One Halloween night, some years ago, a man came into the bedroom where my girlfriend and I were sleeping. He fled as soon as she began screaming. We never got a good look at him, though the police were able to pull fingerprints and arrest the intruder, a homeless man with a criminal record. It was a terrifying experience — the kind that makes you think long and hard about how to protect yourself.
I was told by the men in my life to buy a gun — that was the responsible thing to do. But after a lot of thought, I decided there was one principal reason I wouldn’t buy a handgun: I don’t want to live in fear. I know that sounds strange — a gun is supposed to bring peace of mind. But to keep a piece at your side is to look at the world through gunsights. It’s a profoundly anti-social posture. To me, carrying a handgun is an acknowledgement of weakness, not strength. It’s an admission that you’re out of ideas for how to deal with people, even those — especially those — who mean you harm. It’s a failure of imagination, a failure of wits and, in the case of open carry, a threat of violence to every passing person.
Let’s go over the points he makes:
“I don’t want to live in fear.”
Nobody does. But somehow for Forrest Wilder (The author of the piece), preparing one self for a bad encounter with a criminal is living a state of perpetual fright. I still have not figured out how their minds can stretch over that oversimplification unless is heavily laced with a political stance. The same excuse could be made for First Aid kits, seat belts and airbags, smoke detectors and fire extinguishers but this apparently does not match the same requirements for being prepared in case of a crisis. I am almost willing to bet that Mr. Wilder’s smoke detectors might be malfunctioning and the only reason he wears seat belts is because he is afraid he might get a ticket.

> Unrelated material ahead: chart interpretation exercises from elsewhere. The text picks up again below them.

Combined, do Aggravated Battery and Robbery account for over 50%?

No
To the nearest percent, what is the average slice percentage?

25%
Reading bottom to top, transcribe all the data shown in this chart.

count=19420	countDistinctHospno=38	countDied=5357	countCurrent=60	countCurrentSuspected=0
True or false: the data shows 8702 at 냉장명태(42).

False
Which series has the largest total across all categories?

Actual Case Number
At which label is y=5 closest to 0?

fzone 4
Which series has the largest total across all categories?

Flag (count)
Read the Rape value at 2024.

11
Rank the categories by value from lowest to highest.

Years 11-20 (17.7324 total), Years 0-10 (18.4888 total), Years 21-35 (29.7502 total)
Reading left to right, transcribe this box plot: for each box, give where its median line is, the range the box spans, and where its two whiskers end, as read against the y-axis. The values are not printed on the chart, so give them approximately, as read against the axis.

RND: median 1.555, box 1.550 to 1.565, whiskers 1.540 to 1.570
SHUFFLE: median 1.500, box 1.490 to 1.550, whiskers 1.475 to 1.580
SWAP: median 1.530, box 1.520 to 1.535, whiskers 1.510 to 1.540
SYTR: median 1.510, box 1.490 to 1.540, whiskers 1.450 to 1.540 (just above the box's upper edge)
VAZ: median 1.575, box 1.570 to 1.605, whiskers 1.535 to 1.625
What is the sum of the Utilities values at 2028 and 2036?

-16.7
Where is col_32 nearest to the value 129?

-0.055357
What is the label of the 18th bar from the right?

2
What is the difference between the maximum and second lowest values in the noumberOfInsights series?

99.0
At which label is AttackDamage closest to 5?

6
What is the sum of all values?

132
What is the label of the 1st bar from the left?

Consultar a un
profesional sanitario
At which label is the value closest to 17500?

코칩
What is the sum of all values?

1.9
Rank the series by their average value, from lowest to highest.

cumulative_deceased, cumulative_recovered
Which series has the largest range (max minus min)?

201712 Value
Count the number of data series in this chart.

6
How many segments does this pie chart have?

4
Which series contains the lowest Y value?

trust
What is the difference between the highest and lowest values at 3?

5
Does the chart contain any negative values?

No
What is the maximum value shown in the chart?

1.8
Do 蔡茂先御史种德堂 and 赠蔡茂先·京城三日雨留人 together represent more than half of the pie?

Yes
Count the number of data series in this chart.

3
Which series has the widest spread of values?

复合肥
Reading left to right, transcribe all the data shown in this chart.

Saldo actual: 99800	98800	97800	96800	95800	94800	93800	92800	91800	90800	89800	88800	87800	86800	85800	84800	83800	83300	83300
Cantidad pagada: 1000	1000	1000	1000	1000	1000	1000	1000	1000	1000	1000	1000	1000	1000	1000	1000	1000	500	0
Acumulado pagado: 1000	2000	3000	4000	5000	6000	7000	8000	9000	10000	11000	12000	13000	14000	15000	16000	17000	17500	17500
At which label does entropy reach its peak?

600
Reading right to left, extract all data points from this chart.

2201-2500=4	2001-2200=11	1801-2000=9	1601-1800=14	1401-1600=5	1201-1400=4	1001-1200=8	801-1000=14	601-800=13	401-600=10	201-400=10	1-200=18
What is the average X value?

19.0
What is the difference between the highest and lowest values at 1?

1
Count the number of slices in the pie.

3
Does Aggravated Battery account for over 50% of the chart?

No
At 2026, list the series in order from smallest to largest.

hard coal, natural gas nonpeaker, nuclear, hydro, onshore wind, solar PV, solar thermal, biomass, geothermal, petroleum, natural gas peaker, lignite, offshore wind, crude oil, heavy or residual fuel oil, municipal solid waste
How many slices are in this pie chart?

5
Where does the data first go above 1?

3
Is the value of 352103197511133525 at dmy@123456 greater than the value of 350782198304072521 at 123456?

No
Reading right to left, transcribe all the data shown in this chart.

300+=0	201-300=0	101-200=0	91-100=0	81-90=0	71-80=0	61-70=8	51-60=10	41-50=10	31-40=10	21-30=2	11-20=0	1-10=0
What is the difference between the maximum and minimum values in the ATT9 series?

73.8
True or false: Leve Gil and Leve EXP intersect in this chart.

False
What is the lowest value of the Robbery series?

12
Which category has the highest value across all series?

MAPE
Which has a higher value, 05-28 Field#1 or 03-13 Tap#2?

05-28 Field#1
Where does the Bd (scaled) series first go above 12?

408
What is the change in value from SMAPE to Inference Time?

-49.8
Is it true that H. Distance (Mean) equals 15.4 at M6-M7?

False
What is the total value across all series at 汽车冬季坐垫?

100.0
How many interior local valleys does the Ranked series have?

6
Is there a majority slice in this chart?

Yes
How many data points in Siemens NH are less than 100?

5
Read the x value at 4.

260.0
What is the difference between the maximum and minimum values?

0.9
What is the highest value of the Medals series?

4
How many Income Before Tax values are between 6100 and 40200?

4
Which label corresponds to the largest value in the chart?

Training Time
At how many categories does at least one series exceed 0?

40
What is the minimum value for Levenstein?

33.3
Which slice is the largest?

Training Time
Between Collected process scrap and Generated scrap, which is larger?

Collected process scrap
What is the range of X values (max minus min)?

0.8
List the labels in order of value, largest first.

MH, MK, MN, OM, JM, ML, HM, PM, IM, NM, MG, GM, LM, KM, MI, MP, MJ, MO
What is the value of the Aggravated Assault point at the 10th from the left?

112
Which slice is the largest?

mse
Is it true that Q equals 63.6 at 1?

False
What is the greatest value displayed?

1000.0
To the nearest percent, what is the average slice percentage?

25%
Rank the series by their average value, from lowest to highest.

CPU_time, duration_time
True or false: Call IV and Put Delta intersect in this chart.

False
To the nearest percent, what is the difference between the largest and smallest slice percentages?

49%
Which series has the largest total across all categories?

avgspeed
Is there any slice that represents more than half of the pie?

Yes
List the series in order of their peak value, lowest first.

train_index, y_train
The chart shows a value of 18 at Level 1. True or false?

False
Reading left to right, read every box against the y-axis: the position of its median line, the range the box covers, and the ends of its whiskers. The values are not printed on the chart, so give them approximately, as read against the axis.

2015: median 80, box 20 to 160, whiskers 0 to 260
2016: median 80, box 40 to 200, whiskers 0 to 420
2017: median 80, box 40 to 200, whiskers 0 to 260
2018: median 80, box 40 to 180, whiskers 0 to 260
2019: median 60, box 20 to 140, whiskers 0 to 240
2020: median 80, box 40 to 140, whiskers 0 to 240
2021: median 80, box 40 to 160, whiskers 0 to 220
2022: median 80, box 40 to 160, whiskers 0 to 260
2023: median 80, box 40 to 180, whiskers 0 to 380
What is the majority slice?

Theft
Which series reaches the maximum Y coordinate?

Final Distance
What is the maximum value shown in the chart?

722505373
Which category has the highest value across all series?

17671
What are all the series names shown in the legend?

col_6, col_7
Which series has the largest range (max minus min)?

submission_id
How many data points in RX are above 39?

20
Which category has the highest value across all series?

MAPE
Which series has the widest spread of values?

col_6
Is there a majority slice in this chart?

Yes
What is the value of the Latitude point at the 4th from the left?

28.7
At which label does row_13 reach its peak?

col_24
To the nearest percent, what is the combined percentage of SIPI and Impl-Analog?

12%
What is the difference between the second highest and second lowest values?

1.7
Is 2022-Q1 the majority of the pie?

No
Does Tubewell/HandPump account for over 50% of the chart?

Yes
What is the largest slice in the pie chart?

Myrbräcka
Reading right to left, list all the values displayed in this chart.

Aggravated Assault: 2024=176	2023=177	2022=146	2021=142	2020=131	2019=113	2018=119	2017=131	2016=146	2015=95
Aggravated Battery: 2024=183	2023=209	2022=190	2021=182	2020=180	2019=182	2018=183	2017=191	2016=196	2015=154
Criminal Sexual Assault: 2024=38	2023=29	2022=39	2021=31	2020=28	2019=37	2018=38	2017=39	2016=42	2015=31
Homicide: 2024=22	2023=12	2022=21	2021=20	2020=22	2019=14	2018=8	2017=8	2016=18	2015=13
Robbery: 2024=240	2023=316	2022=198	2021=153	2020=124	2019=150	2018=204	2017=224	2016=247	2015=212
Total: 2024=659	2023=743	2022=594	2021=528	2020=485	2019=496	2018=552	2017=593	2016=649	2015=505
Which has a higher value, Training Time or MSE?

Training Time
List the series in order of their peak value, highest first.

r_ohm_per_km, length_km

“carrying a handgun is an acknowledgement of weakness.”
And our standard response is : Well, duh. I acknowledge that my physical condition is not prime to face a younger and stronger individual seeking to do me bodily harm or that my 110 pound-soaking-wet-wife is pretty much fodder for any male 15 to 65 who would like to beat the crap out of her and rape her or that no matter who you are, you are always reacting to an assault with a deadly weapon and you need something to not only even the circumstances but to succeed against the assault. The problem is that they do not see weakness the same way we do. For them, admitting that they do not want o get down and dirty is weakness according to a pseudo-moral stance: Nothing is ever solved with violence. That is the eternal unicorn that they ride to show how much mentally elevated they are from you. Of course, unicorns do not exist and we like to deal in reality which can be quite physically hurtful.
“It’s a failure of imagination, a failure of wits.”
And here we have the ultimate in self-deception. Do not take this sentence alone, but combine with the previous two. What we get is: You unimaginative rednecks! Your only answer is pew-pew! Bow to your Superiors who are smart and know better than you!
Now, anybody who spends over an hour doing a bit of research on a defensive life-style, has come across the following:
But even following these principles, we know sometimes avoiding a deadly force encounter might be inevitable. We train on both the principles and the use of the gun because our lives depend on it.
My fear is that Mr. Wilder firmly believes that he can eliminate any danger by saying something witty or deeply profound. Sort of like Hogwarts Safety Spells by Intelligentsia. That book can be found in the same shelf where you will find the truly effective Gun Free Zone signs. My experience has taught me that one of the few things that can come out of my mouth that may defuse a situation tends to be a heartfelt-sounding apology and a careful retreat. But I am willing to bet that Mr. Wilder thinks a witty remark will astound the attacker into submission… somehow I don’t see quoting Monty Python solving an active shooter incident or stopping a knife-wielding man from poking new holes in Mr. Wilder’s belt while he is still wearing it.
You know? He is free to follow his self-imposed course of what he thinks is a proper defense of life. But he can spare us from his tone of superiority and trying to tell others his way is better. He does not get to dictate how somebody else’s blood get spilled or even if.